[[ Supplied data, beginning ]]

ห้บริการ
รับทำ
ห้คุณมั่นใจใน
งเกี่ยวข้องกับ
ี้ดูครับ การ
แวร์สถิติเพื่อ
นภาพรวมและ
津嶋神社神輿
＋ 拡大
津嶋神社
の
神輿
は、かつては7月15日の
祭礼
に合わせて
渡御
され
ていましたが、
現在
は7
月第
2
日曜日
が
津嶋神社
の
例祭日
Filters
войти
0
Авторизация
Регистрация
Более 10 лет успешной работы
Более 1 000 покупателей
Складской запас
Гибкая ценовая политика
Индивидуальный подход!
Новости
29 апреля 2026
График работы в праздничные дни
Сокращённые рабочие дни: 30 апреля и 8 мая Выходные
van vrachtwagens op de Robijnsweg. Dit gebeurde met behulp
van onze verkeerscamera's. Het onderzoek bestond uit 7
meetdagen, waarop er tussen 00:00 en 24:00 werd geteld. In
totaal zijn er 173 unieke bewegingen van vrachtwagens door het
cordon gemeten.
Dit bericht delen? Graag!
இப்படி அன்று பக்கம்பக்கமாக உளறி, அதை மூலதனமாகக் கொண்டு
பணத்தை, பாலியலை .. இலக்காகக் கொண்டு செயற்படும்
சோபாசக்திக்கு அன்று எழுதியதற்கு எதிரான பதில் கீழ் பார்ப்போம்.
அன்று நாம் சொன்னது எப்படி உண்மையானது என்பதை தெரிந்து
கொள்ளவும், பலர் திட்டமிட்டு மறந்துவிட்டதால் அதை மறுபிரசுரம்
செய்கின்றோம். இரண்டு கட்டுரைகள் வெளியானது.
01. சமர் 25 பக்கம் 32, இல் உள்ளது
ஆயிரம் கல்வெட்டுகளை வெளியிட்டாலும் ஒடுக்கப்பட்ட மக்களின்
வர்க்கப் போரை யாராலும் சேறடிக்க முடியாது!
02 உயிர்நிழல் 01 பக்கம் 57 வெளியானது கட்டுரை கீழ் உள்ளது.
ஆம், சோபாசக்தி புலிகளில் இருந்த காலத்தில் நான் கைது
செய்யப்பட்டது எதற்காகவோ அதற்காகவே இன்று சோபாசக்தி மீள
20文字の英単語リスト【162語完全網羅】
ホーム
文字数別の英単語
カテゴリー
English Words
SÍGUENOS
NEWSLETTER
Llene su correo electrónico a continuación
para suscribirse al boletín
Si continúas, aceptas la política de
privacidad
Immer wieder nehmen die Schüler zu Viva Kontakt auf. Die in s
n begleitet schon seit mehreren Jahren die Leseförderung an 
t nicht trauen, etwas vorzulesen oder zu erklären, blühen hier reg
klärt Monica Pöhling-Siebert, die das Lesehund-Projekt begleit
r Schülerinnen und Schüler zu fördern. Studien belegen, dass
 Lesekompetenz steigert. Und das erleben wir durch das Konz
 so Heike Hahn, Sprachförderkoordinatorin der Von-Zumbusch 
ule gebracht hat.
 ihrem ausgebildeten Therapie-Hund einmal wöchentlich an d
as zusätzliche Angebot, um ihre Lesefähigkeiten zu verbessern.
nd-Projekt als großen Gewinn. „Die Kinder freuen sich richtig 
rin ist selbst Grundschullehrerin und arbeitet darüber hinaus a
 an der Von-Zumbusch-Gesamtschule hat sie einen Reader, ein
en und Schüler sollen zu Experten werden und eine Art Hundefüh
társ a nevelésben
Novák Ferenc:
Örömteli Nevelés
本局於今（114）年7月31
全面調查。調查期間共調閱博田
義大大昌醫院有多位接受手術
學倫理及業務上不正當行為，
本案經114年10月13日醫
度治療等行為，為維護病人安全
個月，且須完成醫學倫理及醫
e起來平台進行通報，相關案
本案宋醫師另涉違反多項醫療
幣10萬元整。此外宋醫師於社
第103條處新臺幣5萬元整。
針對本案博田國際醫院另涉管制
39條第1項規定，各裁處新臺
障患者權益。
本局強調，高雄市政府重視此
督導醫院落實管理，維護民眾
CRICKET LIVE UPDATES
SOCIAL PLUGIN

[[ Supplied data, end ]]

### [Work to be completed]
All of the entries must be printed again exactly as given.

### [Solution to the exercise]
ห้บริการ
รับทำ
ห้คุณมั่นใจใน
งเกี่ยวข้องกับ
ี้ดูครับ การ
แวร์สถิติเพื่อ
นภาพรวมและ
津嶋神社神輿
＋ 拡大
津嶋神社
の
神輿
は、かつては7月15日の
祭礼
に合わせて
渡御
され
ていましたが、
現在
は7
月第
2
日曜日
が
津嶋神社
の
例祭日
Filters
войти
0
Авторизация
Регистрация
Более 10 лет успешной работы
Более 1 000 покупателей
Складской запас
Гибкая ценовая политика
Индивидуальный подход!
Новости
29 апреля 2026
График работы в праздничные дни
Сокращённые рабочие дни: 30 апреля и 8 мая Выходные
van vrachtwagens op de Robijnsweg. Dit gebeurde met behulp
van onze verkeerscamera's. Het onderzoek bestond uit 7
meetdagen, waarop er tussen 00:00 en 24:00 werd geteld. In
totaal zijn er 173 unieke bewegingen van vrachtwagens door het
cordon gemeten.
Dit bericht delen? Graag!
இப்படி அன்று பக்கம்பக்கமாக உளறி, அதை மூலதனமாகக் கொண்டு
பணத்தை, பாலியலை .. இலக்காகக் கொண்டு செயற்படும்
சோபாசக்திக்கு அன்று எழுதியதற்கு எதிரான பதில் கீழ் பார்ப்போம்.
அன்று நாம் சொன்னது எப்படி உண்மையானது என்பதை தெரிந்து
கொள்ளவும், பலர் திட்டமிட்டு மறந்துவிட்டதால் அதை மறுபிரசுரம்
செய்கின்றோம். இரண்டு கட்டுரைகள் வெளியானது.
01. சமர் 25 பக்கம் 32, இல் உள்ளது
ஆயிரம் கல்வெட்டுகளை வெளியிட்டாலும் ஒடுக்கப்பட்ட மக்களின்
வர்க்கப் போரை யாராலும் சேறடிக்க முடியாது!
02 உயிர்நிழல் 01 பக்கம் 57 வெளியானது கட்டுரை கீழ் உள்ளது.
ஆம், சோபாசக்தி புலிகளில் இருந்த காலத்தில் நான் கைது
செய்யப்பட்டது எதற்காகவோ அதற்காகவே இன்று சோபாசக்தி மீள
20文字の英単語リスト【162語完全網羅】
ホーム
文字数別の英単語
カテゴリー
English Words
SÍGUENOS
NEWSLETTER
Llene su correo electrónico a continuación
para suscribirse al boletín
Si continúas, aceptas la política de
privacidad
Immer wieder nehmen die Schüler zu Viva Kontakt auf. Die in s
n begleitet schon seit mehreren Jahren die Leseförderung an 
t nicht trauen, etwas vorzulesen oder zu erklären, blühen hier reg
klärt Monica Pöhling-Siebert, die das Lesehund-Projekt begleit
r Schülerinnen und Schüler zu fördern. Studien belegen, dass
 Lesekompetenz steigert. Und das erleben wir durch das Konz
 so Heike Hahn, Sprachförderkoordinatorin der Von-Zumbusch 
ule gebracht hat.
 ihrem ausgebildeten Therapie-Hund einmal wöchentlich an d
as zusätzliche Angebot, um ihre Lesefähigkeiten zu verbessern.
nd-Projekt als großen Gewinn. „Die Kinder freuen sich richtig 
rin ist selbst Grundschullehrerin und arbeitet darüber hinaus a
 an der Von-Zumbusch-Gesamtschule hat sie einen Reader, ein
en und Schüler sollen zu Experten werden und eine Art Hundefüh
társ a nevelésben
Novák Ferenc:
Örömteli Nevelés
本局於今（114）年7月31
全面調查。調查期間共調閱博田
義大大昌醫院有多位接受手術
學倫理及業務上不正當行為，
本案經114年10月13日醫
度治療等行為，為維護病人安全
個月，且須完成醫學倫理及醫
e起來平台進行通報，相關案
本案宋醫師另涉違反多項醫療
幣10萬元整。此外宋醫師於社
第103條處新臺幣5萬元整。
針對本案博田國際醫院另涉管制
39條第1項規定，各裁處新臺
障患者權益。
本局強調，高雄市政府重視此
督導醫院落實管理，維護民眾
CRICKET LIVE UPDATES
SOCIAL PLUGIN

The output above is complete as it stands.